Dendrobium lineale is a species of orchid. It is an epiphytic plant that grows along the north-eastern coast of New Guinea, from Milne Bay to just over the border into the Indonesian Province of Papua (formerly called Irian Jaya), and from sea level to around 800 m. It has cane-like pseudobulbs which grow up to 2 m long and 2–3 cm in diameter. Its inflorescences are up to 75 cm long with many flowers, up to 5 cm across. Its leaves are oblong or lanceolate, and up to 15 cm long. They last two to three months and bloom throughout the year in the native habitat.

== Characteristics ==
Dendrobium lineale is a sympodial orchid with cane-like pseudobulbs. It was previously known as Dendrobium veratrifolium, and was one of the earliest to be taken overseas from Papua New Guinea for use in hybridising. Flower petals vary in colour, including pink, blue, yellow, purple and white. Usually they are white with a purple veined lip. The petals are half-twisted or not twisted at all, with the tips rounded or blunt, and the lip midlobe oblong with a wavy margin.
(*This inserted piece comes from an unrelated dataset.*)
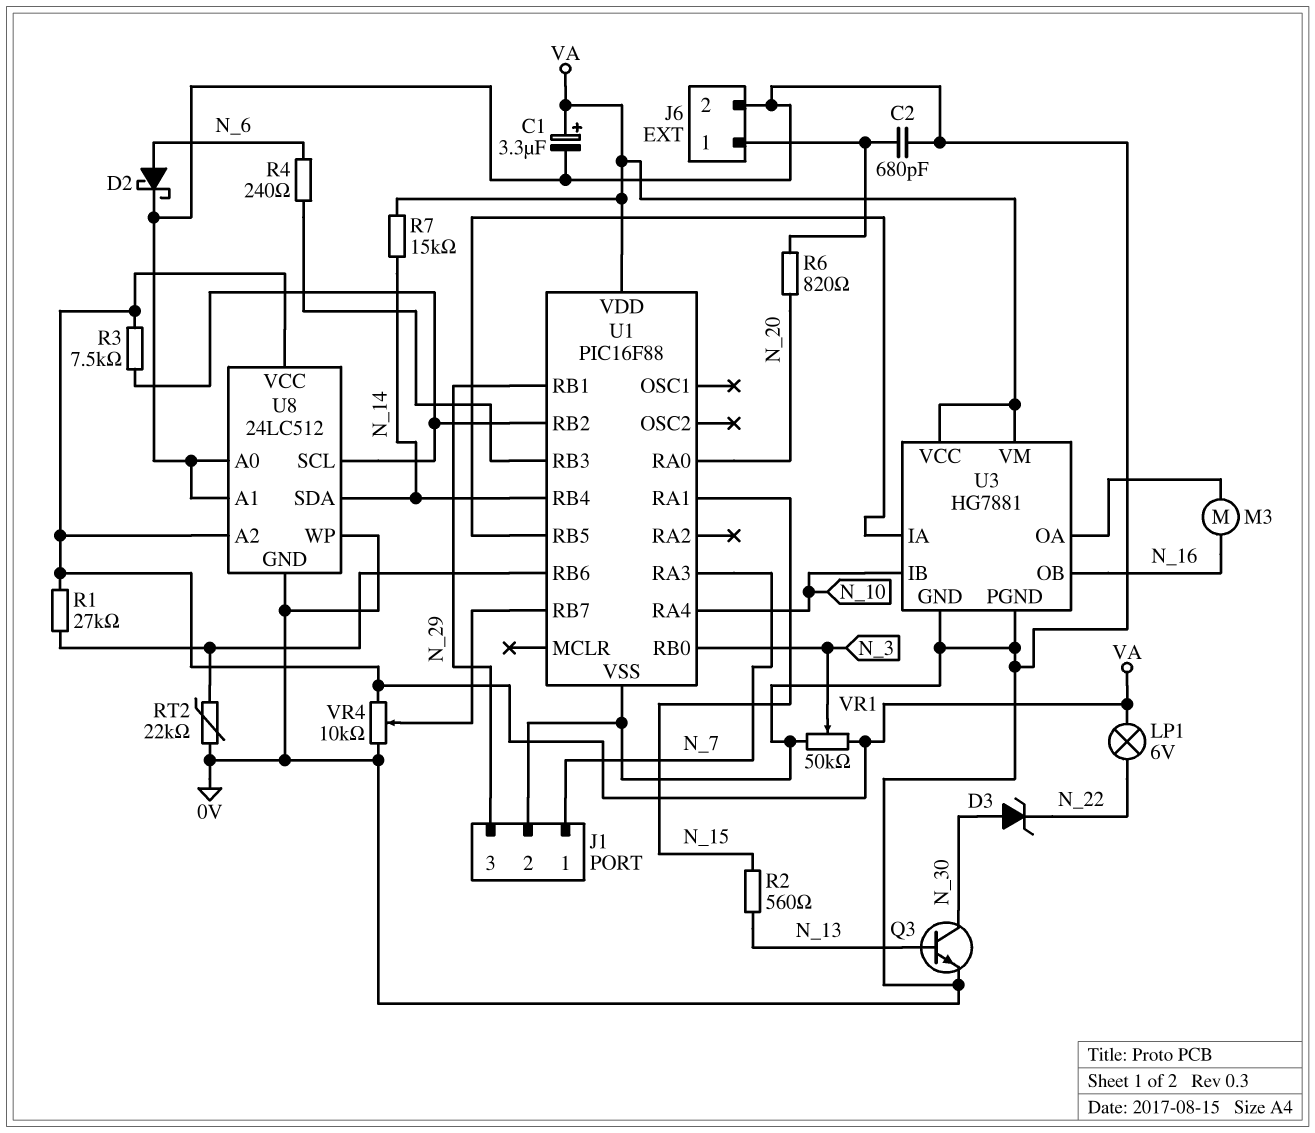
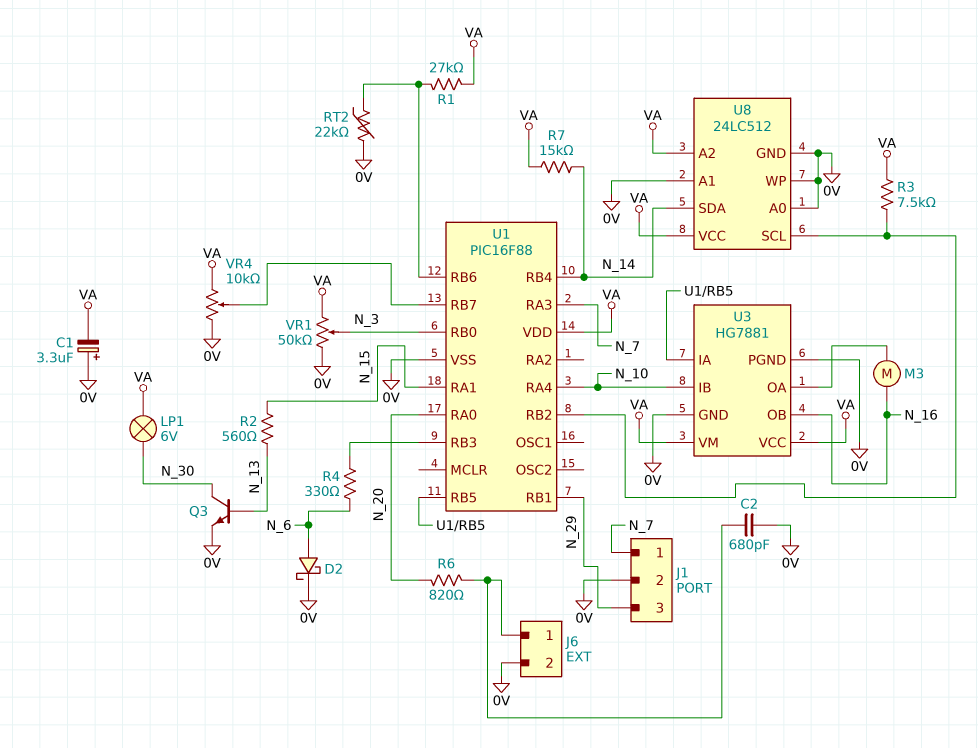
C1: 3.3uF (plus VA, minus 0V) -> 3.3uF (plus 0V, minus VA)
D3: zener (A N_30, K N_22) -> none
LP1: lamp 6V (N_22, VA) -> lamp 6V (N_30, VA)
R4: 240 (N_6, U1/RB3) -> 330 (N_6, U1/RB3)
Size also varies depending on the location at which they originate. For example, on the Sepik River and its tributaries, plants are sturdy, flowers have little colour on the lip and are smaller than the pristine white sepals and purple labellum elsewhere; while on Wulai Island in Kimbe Bay, the flowers are again smaller, on inflorescences half the size of those on the mainland, with petals creamy white, thick and shiny. Other varieties include 'Karkar Island Pink', 'Jawani Island Yellow', 'Kui Island Blue' and 'Morobe Shower'.